A court will decide on Thursday whether German cities can ban heavily polluting cars, potentially wiping hundreds of millions of Euros off the value of diesel cars on the country’s roads.
Posted on 19 February, 2018
German court could sink the value of diesel cars

Environmental group DUH has sued Stuttgart, Germany's car making hub, and Dusseldorf over levels of pollutant particles exceeding European Union limits. The emission scandal of 2015 led politicians across the world to scrutinise diesel emissions, which contain the matter and nitrogen oxide (NOx) and are known to cause respiratory disease. Environmental groups say levels of pollutants exceed the EU threshold in at least 90 German towns and cities. German states, where carmakers have a strong influence, appealed against the decision, leaving Germany's federal administrative court to rule on whether such bans can legally be imposed at local level. "The key question is whether bans can already be considered to be legal instruments," said Remo Klinger, a lawyer for DUH. "It's a completely open question of law." Paris, Madrid, Mexico City and Athens have said they plan to ban diesel vehicles from city centres by 2025, while the mayor of Copenhagen wants to ban new diesel cars from entering the city as soon as next year. France and Britain will ban new petrol and diesel cars by 2040 in a shift to electric vehicles. Evercore ISI forecasts a 5 percent fall in diesel residual values could result in a drop of NZ$2.3 billion in operating profit across eight European and U.S. carmakers. Analysts at Bernstein Research have said that diesel bans in Europe would hit French carmaker Peugeot hardest, followed by Renault.

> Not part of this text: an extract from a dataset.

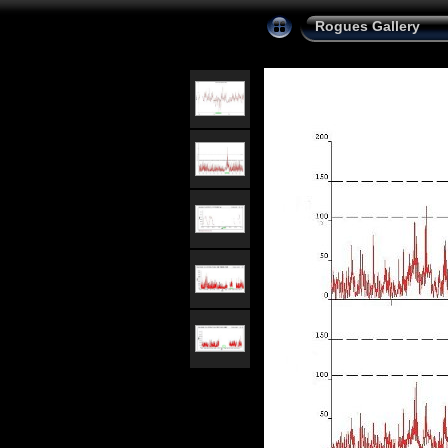
Rogues Gallery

Among German carmakers, Daimler's global fleet exposure to diesel is around 38 percent, BMW's 35 percent and VW's 26 percent, Bernstein said in a report from 2016. Carmakers have sought to avert total bans by updating engine management systems to improve exhaust-treatment filters, a step only possible on vehicles equipped with software-based engine-management systems. Europe's love affair with diesel is already fading, with its market share in the European Union falling from 53.6 percent at the end of 2014 to 49.9 percent at the end of 2016, European automotive association ACEA's most recent data shows.